The recipes I’ve got here are based on how I like it, but feel free to play with these recipes a little to get the exact heat to flavor ratio you like. Another thing to think about is that peppers can be pretty erratic with their heat levels so you never know what you’re going to get. For example, one jalapeño may be really spicy, while another may fall flat. I’d be sure to have an extra pepper on hand in case you get a flat one, and likewise, add the peppers a bit at a time in case you happen to get a flaming hot one!
** Oh yes, before I forget, here are a few of my favorite recipes from the archives (some of which will go nicely with hot sauce!) for Memorial Day weekend and/or the hot the summer months to come…
Creamy Avocado Smoothie
Green Tomato & Corn Tacodillas
Watermelon Avocado Gazpacho
Perfectly Grilled Basil Leeks
Kale & Honeydew Summer Salad
Fresh Mint & Pea Pasta Alla Carbonara
RecipeMakes about 12-16 ounces of each hot sauce. Remove most seeds from peppers. Be sure to wash your hands after handling peppers. Scotch bonnet peppers are hotter than habanero so you can use an additional habanero instead or skip the habanero completely if you want a less spicy sauce.
For Spicy Red Hot Sauce:
- 1 red chili pepper
- 1/2 scotch bonnet pepper (optional if you like it really hot)
- 1 habanero pepper
- 1 1/2 carrot
- 1/4 white onino
- 3 garlic cloves
- 1/2 tsp salt or to taste
- 1 1/2 Tbs tomato paste
- 1/4 cup white vinegar
- 2 Tbs sugar (or more to taste)
- water from boiling carrot (add to desired consistency)
For Mild Green Hot Sauce:
- 1/3 poblano pepper
- 1 jalepeno pepper
- 1/2 serrano pepper
- 1/3 long green chili
- 1 tomatillo
- 1/2 kiwi
- 1 Tbs honey or agave
- 1/3 tap salt
- juice from 2 limes
- 2 Tbs white vinegar
- splash water
For Spicy Red Hot Sauce:
- Peel carrot and put to boil in heavily salted water with garlic cloves and onion until carrot is very sort and can be broken apart with fork and garlic cloves are soft like butter. Let cool completely in water and don’t drain water.
- Rinse peppers and remove most seeds, leaving some in if you like it pretty hot. Add all ingredients to food processor and blend for a minute to combine. Taste and add more pepper or seeds to increase spice or more sugar to tone it down.

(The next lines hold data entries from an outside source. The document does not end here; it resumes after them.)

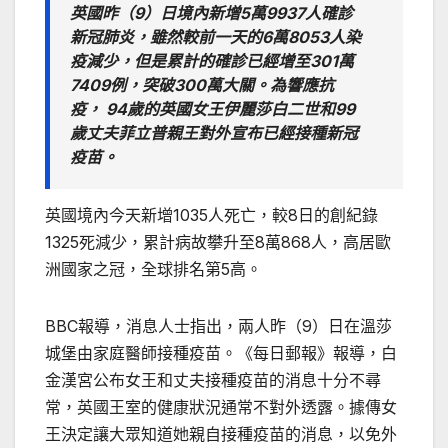
英國昨（9）日境內新增5萬9937人確診
新冠肺炎，雖然較前一天的6萬8053人染
疫減少，但是累計的確診已經增至301萬
7409例，突破300萬大關。為響應抗
疫， 94歲的英國女王伊麗莎白二世和99
歲丈夫菲立普親王對外宣布已經接種新冠
疫苗。
英國境內今天新增1035人死亡，較8日的創紀錄
1325死減少，累計病故攀升至8萬868人，高居歐
洲國家之冠，全球排名第5高。
BBC報導，消息人士指出，兩人昨（9）日在溫莎
城堡由家庭醫師接種疫苗。《每日郵報》報導，白
金漢宮公布女王和丈夫接種疫苗的消息十分不尋
常，英國王室的健康狀況通常不對外透露。據傳女
王決定讓大眾知道她親自接種疫苗的消息，以免外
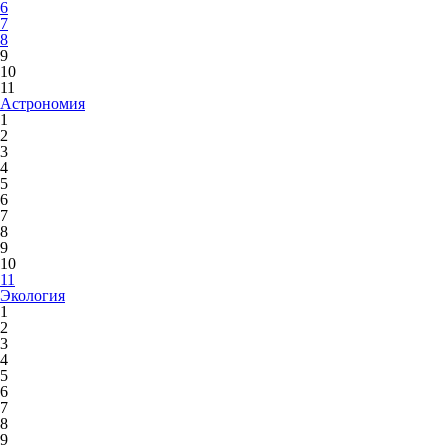
6
7
8
9
10
11
Астрономия
1
2
3
4
5
6
7
8
9
10
11
Экология
1
2
3
4
5
6
7
8
9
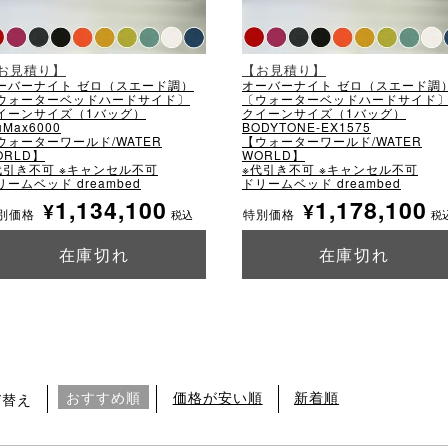
お見積り】
【お見積り】
ーバーナイト ゼロ（スエード調）
オーバーナイト ゼロ（スエード調
ウォーターベッドハードサイド〕
〔ウォーターベッドハードサイド
イーンサイズ（1バッグ）
クイーンサイズ（1バッグ）
uMax6000
BODYTONE-EX1575
ウォーターワールド/WATER
【ウォーターワールド/WATER
ORLD】
WORLD】
代引き不可 ※キャンセル不可
※代引き不可 ※キャンセル不可
リームベッド dreambed
ドリームベッド dreambed
1,134,100
1,178,100
¥
¥
別価格
特別価格
税込
税
在庫切れ
在庫切れ
詳細を見る
詳細を見る
おすすめ順
価格が安い順
新着順
び替え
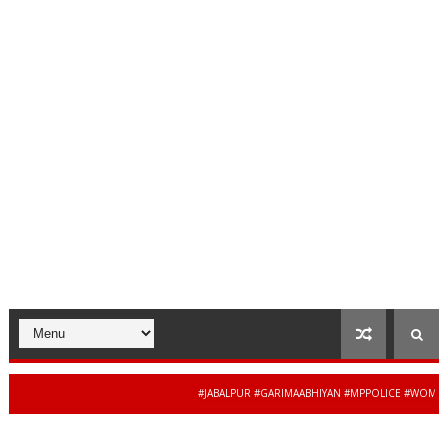
#JABALPUR #GARIMAABHIYAN #MPPOLICE #WOMENSAFET
34 से 44 साल की बेदाग स
WS #MADHYAPRADESH #JAIBHARATEXPRESS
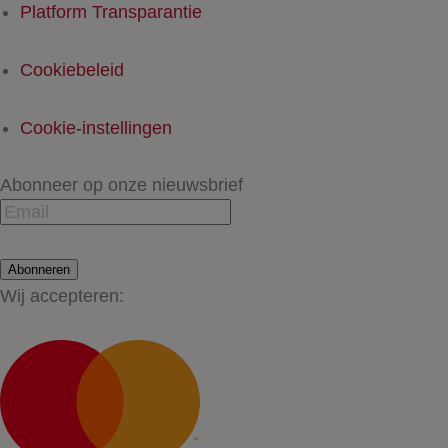
Platform Transparantie
Cookiebeleid
Cookie-instellingen
Abonneer op onze nieuwsbrief
Abonneren
Wij accepteren:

Blend for about 5-7 minutes, adding a little more carrot water and drizzle of vinegar to thin if needed, until you get a very silky, even consistency.
- Store in glass jar for up to a month.
For Mild Green Hot Sauce:
- Rinse and remove seeds from peppers.
- Add all ingredients to food processor and blend for a minute to combine. Taste and add more pepper or seeds to increase spice or more agave or kiwi to tone it down. Blend for about 3 minutes, adding a little more water to thin if needed. Consistency should be even but not totally silky.
- Store in glass jar for up to two weeks.